If the modified alert queries are written in such a way that the ownership team label is renamed to syn_team, the existing alert routing rules should work without modification.

Generate routing rules for relevant namespaces based on cluster hierarchy data

With this option, namespace ownership is inferred from component ownership: Components with a dedicated team for operative responsibility should be configured with a syn.teams label, and components generally have a namespace label already. From this, a mapping between namespaces and teams can be inferred from the cluster hierarchy.

component-openshift4-monitoring would then generate routing rules for each team, which match any alerts where the namespace label is present and matches one of the team’s namespaces.

With this approach, the routing rules would be generated by component-openshift4-monitoring. Previously, they were configured statically (though still through the component) by specifying parameters.openshift4_monitoring.alertManagerConfig. In our setup, this configuration is provided as a template in commodore-defaults, and is included into the cluster hierarchy where necessary.

component-openshift4-monitoring should expose a way to configure which team’s alerts should go to which alert receiver, so it can generate the rules accordingly. There should be a default receiver, for teams where no explicit receiver was provided. The new configuration can continue to be provided as a global template.
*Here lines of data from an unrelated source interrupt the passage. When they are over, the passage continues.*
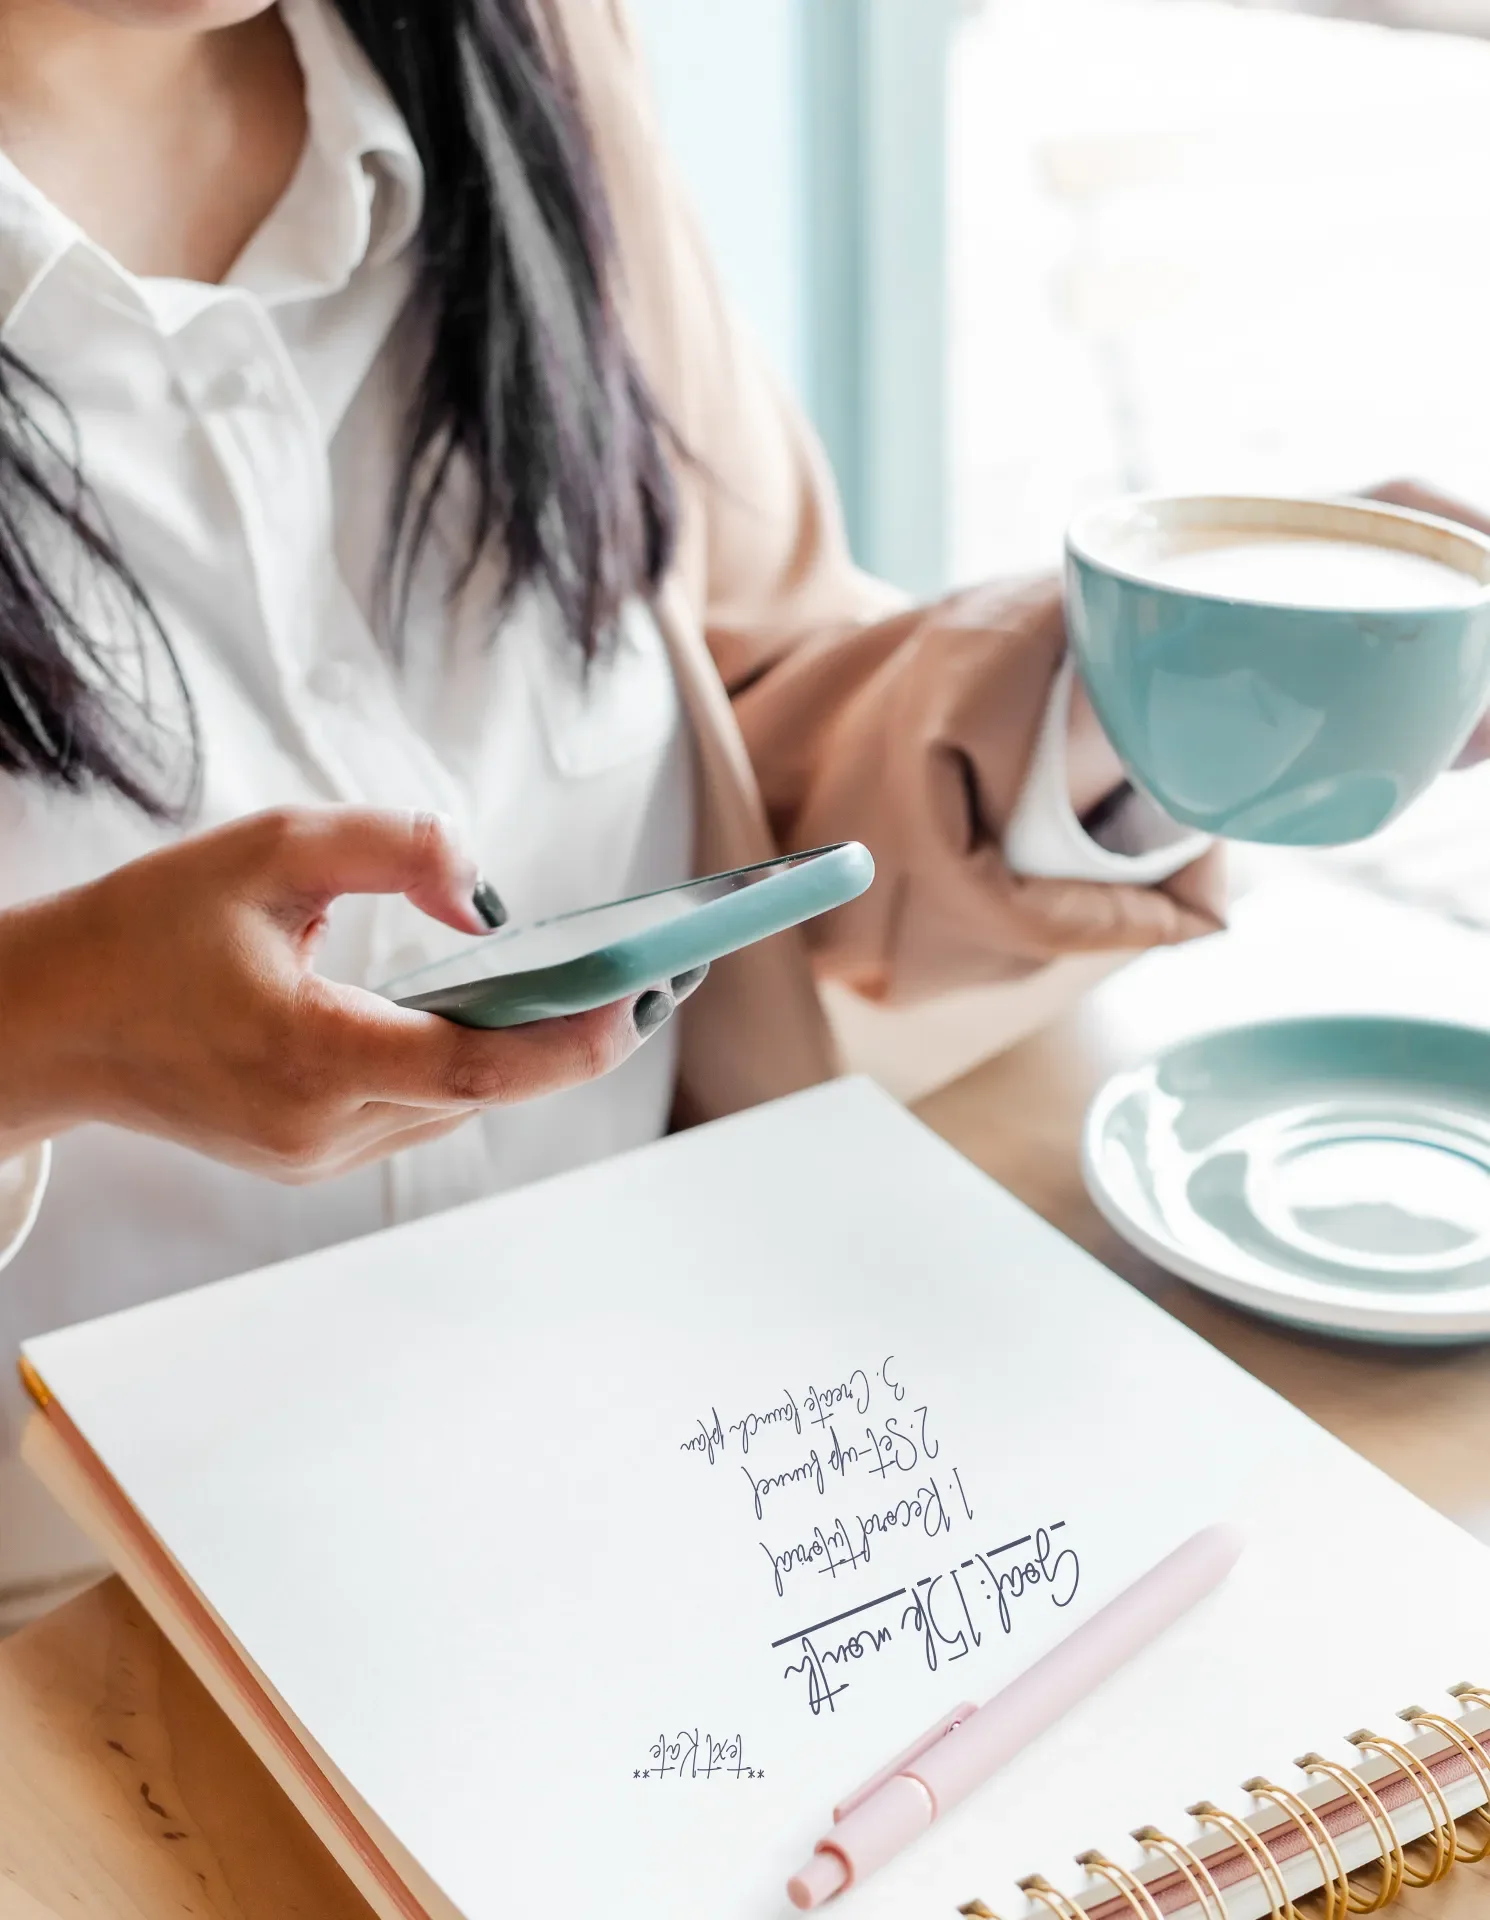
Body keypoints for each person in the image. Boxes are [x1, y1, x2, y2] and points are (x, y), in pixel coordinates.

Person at [0, 0, 1478, 1622]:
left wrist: (1150, 695)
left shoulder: (521, 51)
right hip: (74, 1629)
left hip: (659, 1463)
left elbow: (745, 714)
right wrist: (49, 1026)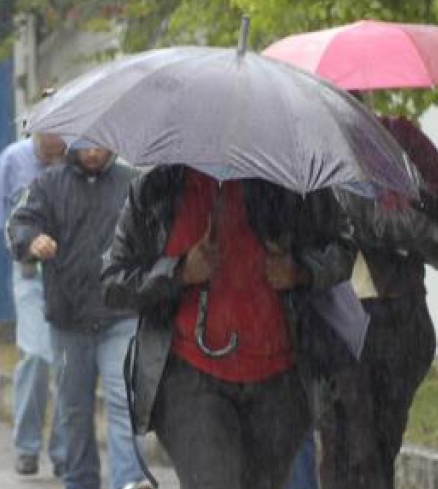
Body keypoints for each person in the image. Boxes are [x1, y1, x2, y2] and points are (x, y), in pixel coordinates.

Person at [101, 165, 356, 489]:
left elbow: (343, 248)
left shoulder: (295, 184)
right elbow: (113, 283)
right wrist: (179, 271)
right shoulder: (156, 188)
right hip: (190, 380)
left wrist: (300, 270)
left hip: (279, 386)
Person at [318, 114, 438, 489]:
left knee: (379, 449)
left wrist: (408, 194)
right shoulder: (307, 151)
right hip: (335, 323)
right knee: (351, 449)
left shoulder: (397, 138)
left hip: (398, 318)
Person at [7, 142, 150, 489]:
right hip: (69, 320)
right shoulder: (48, 184)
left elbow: (157, 232)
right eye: (85, 147)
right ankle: (80, 480)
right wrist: (32, 240)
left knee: (125, 401)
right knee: (73, 411)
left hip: (121, 314)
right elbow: (19, 223)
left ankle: (129, 481)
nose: (93, 154)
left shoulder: (132, 183)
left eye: (99, 146)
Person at [0, 133, 68, 476]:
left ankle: (64, 451)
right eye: (48, 152)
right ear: (35, 132)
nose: (54, 160)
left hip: (70, 276)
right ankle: (27, 445)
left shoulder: (79, 156)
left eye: (60, 153)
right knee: (36, 356)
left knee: (68, 363)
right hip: (30, 275)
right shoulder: (12, 160)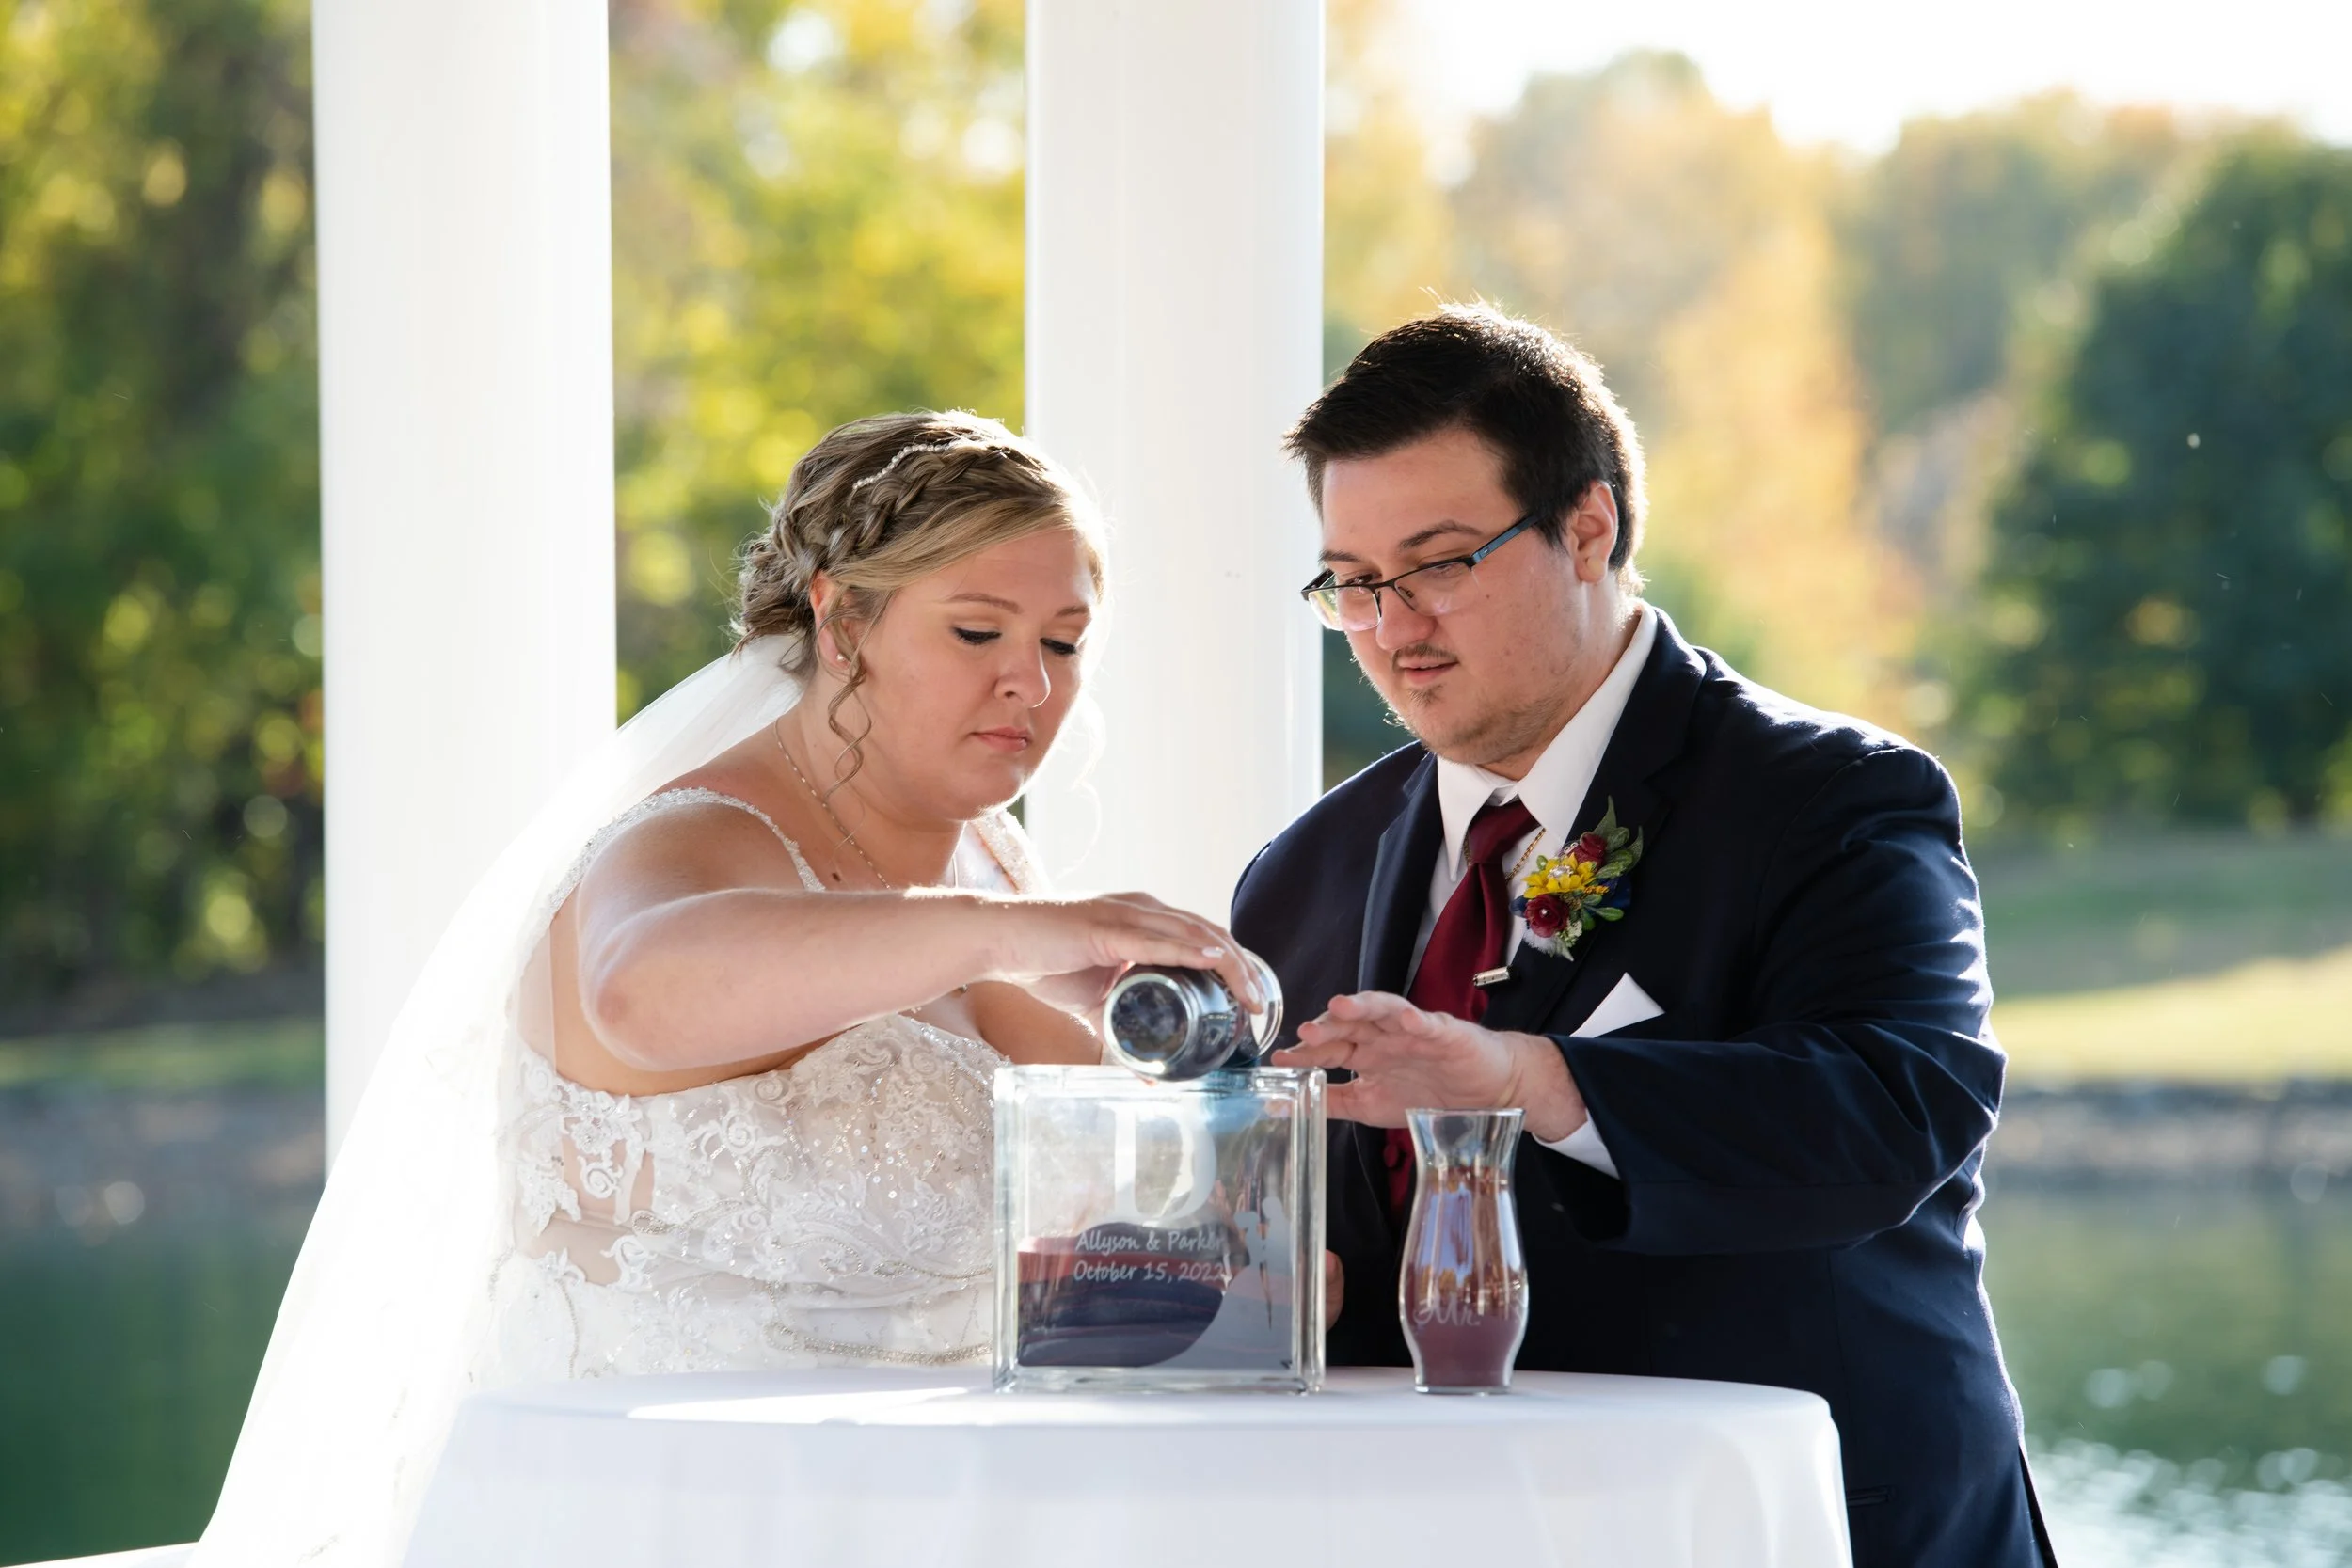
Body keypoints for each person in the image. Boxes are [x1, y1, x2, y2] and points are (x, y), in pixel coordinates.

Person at [193, 411, 1266, 1567]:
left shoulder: (992, 861)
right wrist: (1012, 936)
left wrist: (1238, 1211)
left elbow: (1101, 1190)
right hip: (668, 1517)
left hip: (944, 1516)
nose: (1030, 684)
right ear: (840, 618)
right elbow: (639, 996)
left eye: (1064, 643)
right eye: (976, 630)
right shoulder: (695, 841)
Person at [1232, 307, 2054, 1568]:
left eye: (1441, 561)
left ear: (1587, 528)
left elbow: (1900, 1110)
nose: (1393, 628)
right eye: (1353, 582)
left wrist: (1533, 1078)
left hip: (1801, 1525)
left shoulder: (1832, 798)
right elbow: (1304, 1245)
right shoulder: (1301, 874)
If the complete new configuration can be provided under parameters.openshift4_monitoring.alertManagerConfig, tenant repos won’t require any changes. Only commodore-defaults will need to be updated with the new configuration.

Decision

component-openshift4-monitoring will generate dynamic alert routing rules based on cluster hierarchy data.

Rationale

With this approach, the monitoring component can leverage the existing source of truth for component (instance) ownership to route the base alerts. The other approach would necessitate duplicating this information in the namespace labels, or updating all of the components to expose this information in a namespace label.

In addition, the alternative approach requires maintaining a list of base alerts which have the namespace label. The chosen approach doesn’t require such a list, so it doesn’t carry a risk of forgetting certain alerts.